● 文書の抜粋:
──────

死亡認定と法的効果

死亡の認定とタイミング、法的効果について

死亡は原則として、医師が判断することになっています。ただし、死亡には一般的な死亡である「自然死亡」の他にも、失踪宣告や認定死亡といった「擬制的死亡」、つまり、死亡の確認はできていないが、死亡したものとみなすことによって、死亡と同様の法的効果を及ぼすものもあります。

 

この2つが、主に死亡の判定になり得るタイミングと言えます。

 

自然死亡の認定について

自然死亡が認定されるのは、主に2つの書面の交付がなされたときです。

 

まず1つめが、「死亡診断書」になります。こちらは、病院で死亡した際に医師によって作成されるものです。
医師以外が作成して良いものではありません。死亡診断書には、死亡の時刻が記載されています。なお、死亡時刻は相続において非常に重要な位置付けになります。

 

2つめとして、「死体検案書」があります。こちらは、病院以外での死亡の場合、つまり交通事故で言えば事故現場にて、すでに死亡していた場合に作成されます。

──────

● 課題:
次の(a)〜(c)の記述が死亡認定に関する文章の内容と合っているかを、それぞれ「はい」か「いいえ」で答え、判断の根拠となる本文の言葉をそのまま引用してください。(a) 死亡診断書は医師以外の者が作成してもよい。(b) 死体検案書は、病院以外で死亡した場合に作成される。(c) 死亡診断書には死亡の時刻が記載されている。 項目を参照する必要はありません。

──────

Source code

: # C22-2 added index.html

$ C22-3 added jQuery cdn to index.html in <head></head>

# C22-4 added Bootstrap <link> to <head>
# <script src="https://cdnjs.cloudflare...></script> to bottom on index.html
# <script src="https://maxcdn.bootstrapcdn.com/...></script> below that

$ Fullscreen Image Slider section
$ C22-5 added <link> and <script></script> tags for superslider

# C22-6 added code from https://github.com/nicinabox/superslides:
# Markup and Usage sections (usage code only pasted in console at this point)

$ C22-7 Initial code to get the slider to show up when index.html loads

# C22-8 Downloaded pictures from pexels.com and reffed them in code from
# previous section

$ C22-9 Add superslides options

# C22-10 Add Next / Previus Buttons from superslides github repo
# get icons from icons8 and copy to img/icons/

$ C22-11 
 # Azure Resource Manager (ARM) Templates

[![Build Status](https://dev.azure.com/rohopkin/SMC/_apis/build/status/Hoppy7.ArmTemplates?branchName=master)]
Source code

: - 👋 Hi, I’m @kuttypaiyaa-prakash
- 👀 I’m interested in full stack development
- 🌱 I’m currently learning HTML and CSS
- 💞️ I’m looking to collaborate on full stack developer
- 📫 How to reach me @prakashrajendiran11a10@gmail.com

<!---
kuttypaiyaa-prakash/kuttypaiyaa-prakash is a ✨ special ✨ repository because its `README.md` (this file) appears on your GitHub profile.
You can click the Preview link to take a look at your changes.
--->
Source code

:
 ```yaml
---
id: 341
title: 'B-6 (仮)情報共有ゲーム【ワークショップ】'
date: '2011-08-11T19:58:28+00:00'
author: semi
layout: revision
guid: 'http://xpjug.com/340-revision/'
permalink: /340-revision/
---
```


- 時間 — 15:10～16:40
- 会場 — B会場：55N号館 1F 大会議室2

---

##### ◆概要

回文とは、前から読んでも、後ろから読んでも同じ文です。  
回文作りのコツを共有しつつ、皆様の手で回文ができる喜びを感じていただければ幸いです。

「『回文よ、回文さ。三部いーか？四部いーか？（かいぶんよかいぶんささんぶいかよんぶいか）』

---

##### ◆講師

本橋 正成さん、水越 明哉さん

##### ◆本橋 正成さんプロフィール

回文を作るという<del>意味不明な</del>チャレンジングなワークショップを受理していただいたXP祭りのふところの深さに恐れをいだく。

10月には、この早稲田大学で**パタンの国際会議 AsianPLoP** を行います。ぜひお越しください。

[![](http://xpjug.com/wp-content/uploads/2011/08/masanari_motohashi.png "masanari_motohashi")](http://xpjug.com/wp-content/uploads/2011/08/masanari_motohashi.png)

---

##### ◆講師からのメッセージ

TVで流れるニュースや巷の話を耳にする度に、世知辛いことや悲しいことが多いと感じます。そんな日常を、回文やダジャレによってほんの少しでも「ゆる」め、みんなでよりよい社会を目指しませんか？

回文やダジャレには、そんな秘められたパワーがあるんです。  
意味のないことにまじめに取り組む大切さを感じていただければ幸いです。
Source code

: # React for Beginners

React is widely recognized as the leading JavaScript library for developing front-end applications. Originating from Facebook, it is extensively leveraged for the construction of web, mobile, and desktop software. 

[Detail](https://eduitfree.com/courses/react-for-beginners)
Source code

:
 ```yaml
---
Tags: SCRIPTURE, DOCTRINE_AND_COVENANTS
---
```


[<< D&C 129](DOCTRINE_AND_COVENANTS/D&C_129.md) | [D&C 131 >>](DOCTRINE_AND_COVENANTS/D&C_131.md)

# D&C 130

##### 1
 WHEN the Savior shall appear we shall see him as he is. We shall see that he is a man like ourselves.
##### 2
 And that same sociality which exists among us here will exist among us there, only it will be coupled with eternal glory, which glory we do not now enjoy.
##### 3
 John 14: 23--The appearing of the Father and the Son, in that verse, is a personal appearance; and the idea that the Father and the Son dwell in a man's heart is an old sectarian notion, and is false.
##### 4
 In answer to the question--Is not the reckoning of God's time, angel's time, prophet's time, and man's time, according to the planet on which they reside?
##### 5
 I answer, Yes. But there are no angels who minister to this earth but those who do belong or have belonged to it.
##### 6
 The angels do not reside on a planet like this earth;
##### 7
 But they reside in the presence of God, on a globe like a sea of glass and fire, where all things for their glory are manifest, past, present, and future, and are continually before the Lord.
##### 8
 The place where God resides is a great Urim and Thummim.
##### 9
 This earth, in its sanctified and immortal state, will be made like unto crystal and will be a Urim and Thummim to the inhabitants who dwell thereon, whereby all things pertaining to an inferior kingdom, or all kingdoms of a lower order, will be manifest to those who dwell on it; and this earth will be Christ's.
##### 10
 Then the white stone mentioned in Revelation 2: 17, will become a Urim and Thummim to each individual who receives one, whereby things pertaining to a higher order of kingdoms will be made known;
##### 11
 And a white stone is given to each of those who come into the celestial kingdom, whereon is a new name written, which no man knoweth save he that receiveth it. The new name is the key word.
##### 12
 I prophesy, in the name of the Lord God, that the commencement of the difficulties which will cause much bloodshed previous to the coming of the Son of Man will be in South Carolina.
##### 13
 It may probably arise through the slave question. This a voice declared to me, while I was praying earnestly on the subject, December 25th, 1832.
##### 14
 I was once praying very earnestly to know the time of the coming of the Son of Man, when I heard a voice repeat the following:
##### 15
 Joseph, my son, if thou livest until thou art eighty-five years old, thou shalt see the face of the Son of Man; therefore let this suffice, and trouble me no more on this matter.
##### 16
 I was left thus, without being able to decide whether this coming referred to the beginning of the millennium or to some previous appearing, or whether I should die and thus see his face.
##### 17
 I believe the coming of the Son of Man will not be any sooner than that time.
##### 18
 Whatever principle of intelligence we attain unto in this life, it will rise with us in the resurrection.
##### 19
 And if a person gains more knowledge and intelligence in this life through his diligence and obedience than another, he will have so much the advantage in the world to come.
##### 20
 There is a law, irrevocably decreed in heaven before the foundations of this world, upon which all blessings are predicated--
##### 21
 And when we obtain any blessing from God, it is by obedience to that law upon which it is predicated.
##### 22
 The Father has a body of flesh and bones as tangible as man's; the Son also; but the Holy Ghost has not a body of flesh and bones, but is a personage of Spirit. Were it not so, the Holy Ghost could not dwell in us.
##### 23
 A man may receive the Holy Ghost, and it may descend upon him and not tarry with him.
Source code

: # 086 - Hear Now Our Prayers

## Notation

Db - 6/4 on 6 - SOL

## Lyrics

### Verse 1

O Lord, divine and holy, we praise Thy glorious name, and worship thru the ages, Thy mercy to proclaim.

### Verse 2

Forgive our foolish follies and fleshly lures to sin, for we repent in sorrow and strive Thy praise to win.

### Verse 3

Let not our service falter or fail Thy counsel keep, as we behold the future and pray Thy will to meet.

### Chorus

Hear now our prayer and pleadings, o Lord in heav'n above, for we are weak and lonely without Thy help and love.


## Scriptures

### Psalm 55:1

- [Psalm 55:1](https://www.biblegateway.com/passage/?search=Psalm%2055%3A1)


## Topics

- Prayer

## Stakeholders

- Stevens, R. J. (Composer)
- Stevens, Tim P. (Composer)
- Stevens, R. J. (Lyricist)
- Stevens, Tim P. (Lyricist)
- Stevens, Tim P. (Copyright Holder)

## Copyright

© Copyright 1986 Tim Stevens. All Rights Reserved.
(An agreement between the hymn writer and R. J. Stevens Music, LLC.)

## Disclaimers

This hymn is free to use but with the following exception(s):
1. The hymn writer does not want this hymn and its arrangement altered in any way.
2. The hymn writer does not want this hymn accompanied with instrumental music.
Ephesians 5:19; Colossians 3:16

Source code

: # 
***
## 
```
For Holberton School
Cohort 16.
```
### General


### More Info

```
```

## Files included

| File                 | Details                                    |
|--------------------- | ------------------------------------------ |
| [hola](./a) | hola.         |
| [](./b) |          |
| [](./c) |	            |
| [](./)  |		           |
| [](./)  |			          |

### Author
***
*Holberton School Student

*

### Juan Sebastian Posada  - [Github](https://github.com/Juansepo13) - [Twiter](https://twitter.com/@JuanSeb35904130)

──────

● 解答:
(a) いいえ。「医師以外が作成して良いものではありません。」
(b) はい。「こちらは、病院以外での死亡の場合、つまり交通事故で言えば事故現場にて、すでに死亡していた場合に作成されます。」
(c) はい。「死亡診断書には、死亡の時刻が記載されています。」